Guarding Bill Self a ‘dream job’ for Sgt. Gary Wieden

KU basketball coach Bill Self celebrates an over-time win against Missouri, Feb. 25, 2012. At center, behind Self is KU Public Safety Sgt. Gary Wieden, who has had the job of guarding Self for the past two years. Self considers Wieden a good luck charm, and the only time Wieden hasn't been guarding Self? A rare home loss to Texas in 2011.

After the Kansas University men’s basketball team lost to the Texas Longhorns last year at Allen Fieldhouse, coach Bill Self approached KU Public Safety Sgt. Gary Wieden.

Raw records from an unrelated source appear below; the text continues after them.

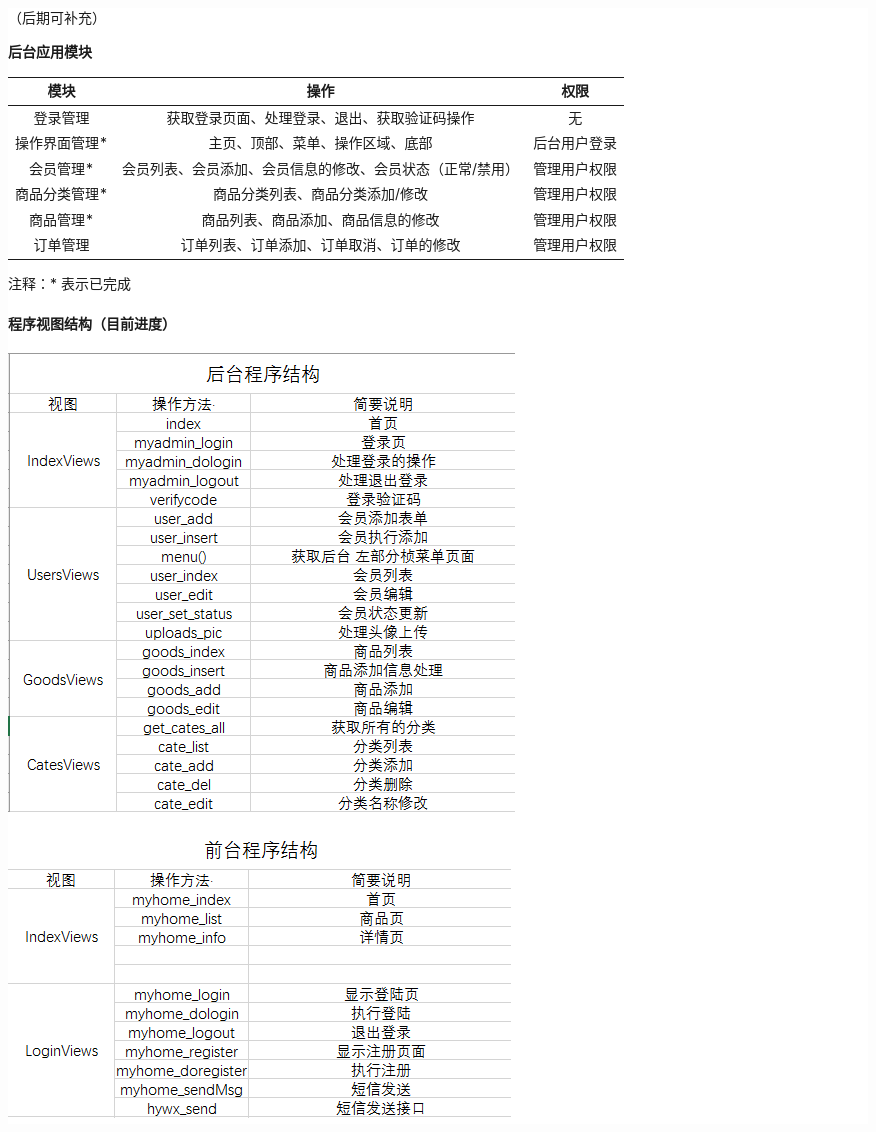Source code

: （后期可补充）



**后台应用模块**

|     模块      |                           操作                            |     权限     |
| :-----------: | :-------------------------------------------------------: | :----------: |
|   登录管理    |       获取登录页面、处理登录、退出、获取验证码操作        |      无      |
| 操作界面管理* |             主页、顶部、菜单、操作区域、底部              | 后台用户登录 |
|   会员管理*   | 会员列表、会员添加、会员信息的修改、会员状态（正常/禁用） | 管理用户权限 |
| 商品分类管理* |              商品分类列表、商品分类添加/修改              | 管理用户权限 |
|   商品管理*   |            商品列表、商品添加、商品信息的修改             | 管理用户权限 |
|   订单管理    |         订单列表、订单添加、订单取消、订单的修改          | 管理用户权限 |

注释：* 表示已完成



#### 程序视图结构（目前进度）

![1563166747053](assets/1563166747053.png)

![1563167100391](assets/1563167100391.png)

You see, for the past two years, Wieden’s been the officer responsible for guarding Self at home games. Because of other police responsibilities, Wieden wasn’t at his typical game-day spot, right behind Self.

“He was not happy I was not there,” Wieden said. “I thought he was joking.”

But along with all the other inside knowledge Wieden gleans from his access as Self’s bodyguard during games, he’s learned Self is a superstitious man.

The look on Self’s face let Wieden know he was serious.

Since then, it’s only been Wieden tasked with protecting perhaps Lawrence’s most popular person.

Getting great seats, and seeing the KU team up close, is a special honor for a lucky KU public safety officer.

“This is a real dream job,” said Wieden, a Jayhawk fan. “It’s a real plus.”

Much better than directing traffic on cold, windy game days, something Wieden had done for many years before moving up to Self’s bodyguard.

It took Wieden — a public safety officer for 33 years and former Jayhawk — three decades to earn the honor.

The KU Public Safety Department has always had a bodyguard for the opposing coach, but started protecting Self a few years back, just in case, said Chris Keary, KU Public Safety spokesman.

Guarding Self is usually a fairly easy gig, Wieden said. Who would want to hurt the man who’s won eight straight Big 12 championships for the Jayhawks?

“It’s a love fest,” Wieden said.

Wieden meets Self when he shows up at Allen Fieldhouse, and then basically “shadows” the coach to the locker room, and sits right behind the him during the game. Sometimes, Wieden has to quickly shuttle Self through crowds. But there’s never been a real tense situation, Wieden said.

Because Self ends up on camera a lot, so does Wieden — who stands out with a bald head and goatee.

Wieden says he is often recognized out in Lawrence and frequently hears, “Hey, you’re the guy behind the bench.” It adds up to a lot of fun for his family; Wieden has three grown children and 11 grandchildren who love spotting him on camera.

He even gets recognized by out-of-state from diehard Jayhawk fans. Most recently, Wieden said he was recognized when he got off a plane in South Carolina.

While it’s a mostly fun job, Wieden said it’s not without its risks. With all the cameras, Wieden says he needs to pay attention to the game to avoid Wieden’s biggest nightmare: getting clocked in the head by an errant ball.

“The last thing I need to be is a highlight on SportsCenter,” he said.